Em relação às comunidades visitadas, Kerexu diz que as demandas são muitas. Na Aldeia Fág Nhin Kaingang, há necessidade de contratação de mais uma equipe médica e mais agentes de saúde. Já na aldeia Anhetengua Guarani, foi solicitado pela comunidade a presença de profissionais de limpeza, que devem ser contemplados no aditivo de contratações, conforme informou a coordenadora.

Kerexu disse também que o secretário Weibe Tapeba solicitou ao Distrito Sanitário Especial Indígena (DSEI) que faça o pedido de aditivo no contrato de profissionais da Saúde, usando o valor do orçamento extraordinário que já está disponível para ser executado, mas que aguarda ajustes nos trâmites com a empresa conveniada. 


Coordenadora do Distrito Sanitário Especial Indígena Interior Sul, Kerexu Yxapyry visita aldeias após temporais / Carlos Messalla

Esse aditivo servirá para a contratação de pessoal para diferentes regiões do Rio Grande do Sul. “Nessa primeira etapa emergencial, o orçamento extraordinário de R$ 21,4 milhões irá atender essas demandas de aquisição de veículos e recrutamento nas áreas da saúde, de manutenção, de limpeza e para questões de estrutura geral”, completa.

Kerexu conta ainda que está previsto pelo presidente da República, Luiz Inácio Lula da Silva, um novo orçamento extraordinário. “Prevemos reformas e construções das Unidades Básicas de Saúde Indígena (UBSI), reformas no abastecimento de água e melhorias na parte do saneamento básico das aldeias do RS", projeta a coordenadora da região Sul.

Impactos na renda

O artesanato é uma das principais fontes de renda dessas comunidades. Outra realidade vivenciada por elas em decorrência das chuvas é a perda dos espaços de trabalho. Com os pontos do centro de Porto Alegre ainda inundados pelas águas das chuvas, muitas dessas pessoas estão impedidas de vender as artes produzidas nas aldeias. 

“Já era difícil antes, mas agora, com toda a situação que está acontecendo na cidade, estamos há cerca de 20 dias sem poder vender nosso artesanato. Não temos onde vender. Perdemos nossos espaços. Estamos só na aldeia, praticamente isolados”, relata Jagtyg, da Aldeia de Fág Nhin Kaingang. Ele conta que costumava trabalhar no Parque da Redenção e na Praça da Alfândega, em frente à Rua da Praia. “Esses locais ainda estão interditados. As pessoas não circulam por lá. Estão fazendo muita falta para nós, esses lugares que a gente vendia”, acrescenta. 

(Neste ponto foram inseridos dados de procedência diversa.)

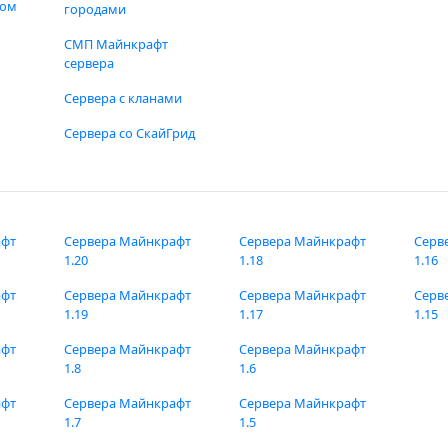
фом
городами
СМП Майнкрафт
сервера
Сервера с кланами
Сервера со СкайГрид
афт
Сервера Майнкрафт
Сервера Майнкрафт
Серв
1.20
1.18
1.16
афт
Сервера Майнкрафт
Сервера Майнкрафт
Серв
1.19
1.17
1.15
афт
Сервера Майнкрафт
Сервера Майнкрафт
1.8
1.6
афт
Сервера Майнкрафт
Сервера Майнкрафт
1.7
1.5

Diante dos sinais evidentes da crise climática, o líder indígena cobra medidas coletivas para mitigar os efeitos dessas mudanças. “A gente precisa cuidar do meio ambiente para que ele também nos cuide. Vamos tentar preservar tudo o que tem aqui, na natureza, para que depois a gente não sofra com isso. Vamos cuidar da água, das matas. É fundamental. Vamos cuidar dessa parte para não sermos mais pegos de surpresa.”